本文:
....
2009年の日本乳癌検診学会は11月5日6日に札幌で行われました。
北海道での開催にもかかわらずというか、北海道ということがあってか参加人数は多く非常に盛会でした。 例年医師だけでなく、看護師や技師の参加が多くまた女性の参加が多いのもこの学会の大きな特徴です。
主催は札幌の一私立病院である、札幌ことに乳腺クリニックでした。
全国規模のこれほど大きな学会総会を大学や基幹病院以外が主催するということは、この学会をおいて他にはあまりありません。
それというのは日本の乳がん検診は大学や基幹病院が中心になっているのではなく、多くの乳腺専門病院やクリニックが支えているという現状をあらわしているものと思われます。
メインテーマは“乳癌検診の新たなる展望”ということでした。
おりしも国の暫定予算で一定年齢の女性の乳がん検診無料クーポン券が配布されるという、画期的時期に重なった総会ということで注目が集まりました。
がん対策基本法が施行されて2年経つものの、検診受診率が低いためにいまだに日本人の乳がん死亡は減っていません。
検診専門医と意見交換をしましたが、受診数は増えてはいるものの想定したほどではないというのが現状でした。
....
データ一覧:

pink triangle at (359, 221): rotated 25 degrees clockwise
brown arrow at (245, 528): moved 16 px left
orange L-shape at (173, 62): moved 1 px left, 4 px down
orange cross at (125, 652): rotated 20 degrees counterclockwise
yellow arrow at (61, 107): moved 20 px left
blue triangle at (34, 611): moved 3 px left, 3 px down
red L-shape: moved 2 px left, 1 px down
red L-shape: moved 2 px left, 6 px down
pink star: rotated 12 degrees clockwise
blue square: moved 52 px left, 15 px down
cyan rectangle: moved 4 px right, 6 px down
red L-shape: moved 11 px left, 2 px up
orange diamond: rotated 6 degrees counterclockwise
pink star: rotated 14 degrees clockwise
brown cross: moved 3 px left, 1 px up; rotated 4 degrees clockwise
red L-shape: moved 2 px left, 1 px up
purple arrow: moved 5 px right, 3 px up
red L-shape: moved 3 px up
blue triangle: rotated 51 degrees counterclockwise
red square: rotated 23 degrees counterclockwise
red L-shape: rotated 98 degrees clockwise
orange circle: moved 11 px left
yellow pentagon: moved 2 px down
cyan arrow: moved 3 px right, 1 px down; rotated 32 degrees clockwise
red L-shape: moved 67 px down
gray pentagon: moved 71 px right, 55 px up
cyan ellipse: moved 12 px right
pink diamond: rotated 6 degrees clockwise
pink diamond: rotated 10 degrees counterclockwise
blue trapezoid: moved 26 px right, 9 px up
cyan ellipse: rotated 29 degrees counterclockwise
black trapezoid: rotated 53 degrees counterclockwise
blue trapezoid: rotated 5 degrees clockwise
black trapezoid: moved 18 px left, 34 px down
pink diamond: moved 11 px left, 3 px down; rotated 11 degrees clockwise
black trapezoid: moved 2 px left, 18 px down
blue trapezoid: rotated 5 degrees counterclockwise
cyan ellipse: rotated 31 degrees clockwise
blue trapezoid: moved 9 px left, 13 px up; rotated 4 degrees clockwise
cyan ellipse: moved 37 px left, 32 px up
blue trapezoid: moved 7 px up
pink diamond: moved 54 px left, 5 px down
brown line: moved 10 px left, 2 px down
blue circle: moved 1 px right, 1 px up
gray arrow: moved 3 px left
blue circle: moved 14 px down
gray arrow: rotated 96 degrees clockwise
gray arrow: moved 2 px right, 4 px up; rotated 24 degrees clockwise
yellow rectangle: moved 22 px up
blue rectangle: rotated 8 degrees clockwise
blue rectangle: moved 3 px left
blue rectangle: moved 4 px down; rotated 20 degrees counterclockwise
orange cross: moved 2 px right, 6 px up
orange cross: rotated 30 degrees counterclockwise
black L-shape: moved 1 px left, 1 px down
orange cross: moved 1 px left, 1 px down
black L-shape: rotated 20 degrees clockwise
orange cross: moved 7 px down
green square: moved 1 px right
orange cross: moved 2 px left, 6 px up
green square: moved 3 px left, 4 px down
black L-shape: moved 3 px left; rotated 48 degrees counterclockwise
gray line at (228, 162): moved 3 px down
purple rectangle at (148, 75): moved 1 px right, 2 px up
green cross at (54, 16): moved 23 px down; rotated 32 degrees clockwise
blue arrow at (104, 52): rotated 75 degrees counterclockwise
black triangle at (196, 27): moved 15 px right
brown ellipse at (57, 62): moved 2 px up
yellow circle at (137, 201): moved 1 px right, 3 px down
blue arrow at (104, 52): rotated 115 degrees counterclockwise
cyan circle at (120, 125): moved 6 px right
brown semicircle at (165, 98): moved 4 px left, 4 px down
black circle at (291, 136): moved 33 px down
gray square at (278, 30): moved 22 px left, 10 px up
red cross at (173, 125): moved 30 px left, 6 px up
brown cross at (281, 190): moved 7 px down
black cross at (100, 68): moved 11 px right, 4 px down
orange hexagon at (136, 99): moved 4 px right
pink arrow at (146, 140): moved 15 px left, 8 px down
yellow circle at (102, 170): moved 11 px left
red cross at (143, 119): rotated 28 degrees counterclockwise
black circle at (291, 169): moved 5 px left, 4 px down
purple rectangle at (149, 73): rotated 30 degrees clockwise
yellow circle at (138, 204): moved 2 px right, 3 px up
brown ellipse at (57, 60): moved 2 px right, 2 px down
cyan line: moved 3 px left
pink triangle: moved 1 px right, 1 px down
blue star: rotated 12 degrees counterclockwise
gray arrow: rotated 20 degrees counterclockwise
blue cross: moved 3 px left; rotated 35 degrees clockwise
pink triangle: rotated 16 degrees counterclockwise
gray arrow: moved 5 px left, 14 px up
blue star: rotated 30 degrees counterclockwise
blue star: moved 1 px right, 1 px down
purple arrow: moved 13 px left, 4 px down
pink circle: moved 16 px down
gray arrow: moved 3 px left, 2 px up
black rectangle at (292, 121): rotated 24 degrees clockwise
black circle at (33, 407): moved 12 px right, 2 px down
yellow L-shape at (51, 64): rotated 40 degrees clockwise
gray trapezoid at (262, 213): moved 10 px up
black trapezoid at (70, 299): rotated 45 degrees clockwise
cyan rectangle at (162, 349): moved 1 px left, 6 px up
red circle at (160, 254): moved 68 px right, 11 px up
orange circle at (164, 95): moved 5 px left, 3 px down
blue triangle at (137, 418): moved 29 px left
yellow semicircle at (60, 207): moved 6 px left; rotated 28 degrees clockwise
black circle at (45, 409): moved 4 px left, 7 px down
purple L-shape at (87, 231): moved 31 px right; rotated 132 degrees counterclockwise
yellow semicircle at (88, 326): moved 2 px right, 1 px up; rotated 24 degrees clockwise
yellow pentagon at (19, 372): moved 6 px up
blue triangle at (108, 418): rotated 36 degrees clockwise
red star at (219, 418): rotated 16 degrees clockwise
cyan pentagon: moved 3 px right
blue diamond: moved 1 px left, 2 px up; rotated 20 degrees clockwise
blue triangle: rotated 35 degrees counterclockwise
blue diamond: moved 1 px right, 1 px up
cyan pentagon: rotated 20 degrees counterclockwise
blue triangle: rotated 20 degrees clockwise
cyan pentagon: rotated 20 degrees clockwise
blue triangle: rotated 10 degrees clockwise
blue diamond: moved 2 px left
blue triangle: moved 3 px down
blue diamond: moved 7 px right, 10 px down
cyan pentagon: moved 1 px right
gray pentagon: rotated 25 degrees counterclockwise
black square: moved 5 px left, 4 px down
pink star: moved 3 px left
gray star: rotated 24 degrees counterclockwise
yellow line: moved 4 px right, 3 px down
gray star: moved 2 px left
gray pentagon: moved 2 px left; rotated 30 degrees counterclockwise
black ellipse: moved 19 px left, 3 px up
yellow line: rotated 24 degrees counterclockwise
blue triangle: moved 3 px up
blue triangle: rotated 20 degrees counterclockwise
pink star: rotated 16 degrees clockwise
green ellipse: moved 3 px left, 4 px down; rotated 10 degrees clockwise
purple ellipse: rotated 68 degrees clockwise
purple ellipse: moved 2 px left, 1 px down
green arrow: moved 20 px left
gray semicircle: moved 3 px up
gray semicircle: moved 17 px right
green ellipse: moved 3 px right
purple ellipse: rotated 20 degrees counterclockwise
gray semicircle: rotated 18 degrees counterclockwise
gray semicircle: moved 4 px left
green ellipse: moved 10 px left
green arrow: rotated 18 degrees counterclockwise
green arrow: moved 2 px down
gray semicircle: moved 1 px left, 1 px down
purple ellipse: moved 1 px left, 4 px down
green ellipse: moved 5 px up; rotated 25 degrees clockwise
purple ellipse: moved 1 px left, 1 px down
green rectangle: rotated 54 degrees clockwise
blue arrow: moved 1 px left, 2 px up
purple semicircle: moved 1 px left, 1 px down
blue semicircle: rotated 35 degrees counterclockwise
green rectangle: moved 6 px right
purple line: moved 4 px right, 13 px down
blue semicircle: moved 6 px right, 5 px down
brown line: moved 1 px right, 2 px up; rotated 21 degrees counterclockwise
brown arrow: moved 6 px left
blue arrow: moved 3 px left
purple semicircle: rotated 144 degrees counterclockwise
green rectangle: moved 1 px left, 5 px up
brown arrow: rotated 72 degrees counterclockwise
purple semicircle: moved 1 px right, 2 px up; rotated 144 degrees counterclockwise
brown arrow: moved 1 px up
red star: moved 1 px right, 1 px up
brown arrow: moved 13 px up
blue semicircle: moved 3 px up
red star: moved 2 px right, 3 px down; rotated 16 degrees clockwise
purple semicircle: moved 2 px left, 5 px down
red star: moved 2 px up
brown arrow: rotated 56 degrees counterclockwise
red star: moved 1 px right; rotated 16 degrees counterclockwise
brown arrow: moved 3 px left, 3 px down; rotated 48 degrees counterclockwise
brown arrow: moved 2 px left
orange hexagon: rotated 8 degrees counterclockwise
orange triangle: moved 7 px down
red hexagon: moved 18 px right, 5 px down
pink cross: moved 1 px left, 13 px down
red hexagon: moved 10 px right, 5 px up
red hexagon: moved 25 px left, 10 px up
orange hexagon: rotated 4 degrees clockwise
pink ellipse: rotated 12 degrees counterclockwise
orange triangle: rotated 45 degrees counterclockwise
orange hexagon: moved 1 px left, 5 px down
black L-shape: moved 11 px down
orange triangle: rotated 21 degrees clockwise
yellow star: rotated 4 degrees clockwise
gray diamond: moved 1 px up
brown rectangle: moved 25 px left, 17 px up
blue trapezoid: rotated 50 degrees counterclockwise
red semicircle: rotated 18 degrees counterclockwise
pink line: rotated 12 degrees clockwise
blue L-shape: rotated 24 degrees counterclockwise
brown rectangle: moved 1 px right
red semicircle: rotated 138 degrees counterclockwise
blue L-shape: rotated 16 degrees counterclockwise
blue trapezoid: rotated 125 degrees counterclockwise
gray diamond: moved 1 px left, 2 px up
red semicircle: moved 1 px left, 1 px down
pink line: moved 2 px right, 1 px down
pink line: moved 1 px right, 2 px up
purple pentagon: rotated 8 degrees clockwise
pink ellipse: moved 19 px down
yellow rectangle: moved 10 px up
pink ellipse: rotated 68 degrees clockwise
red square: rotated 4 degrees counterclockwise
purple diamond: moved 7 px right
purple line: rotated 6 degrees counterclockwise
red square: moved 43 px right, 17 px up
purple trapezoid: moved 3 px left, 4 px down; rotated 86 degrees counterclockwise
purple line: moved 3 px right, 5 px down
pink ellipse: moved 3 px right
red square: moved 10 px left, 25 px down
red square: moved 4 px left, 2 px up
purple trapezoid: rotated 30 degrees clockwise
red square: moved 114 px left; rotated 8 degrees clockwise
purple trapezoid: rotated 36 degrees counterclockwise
....
課題: 本文で、この学会に例年参加している職種をすべて挙げてください。

解答: 医師、看護師、技師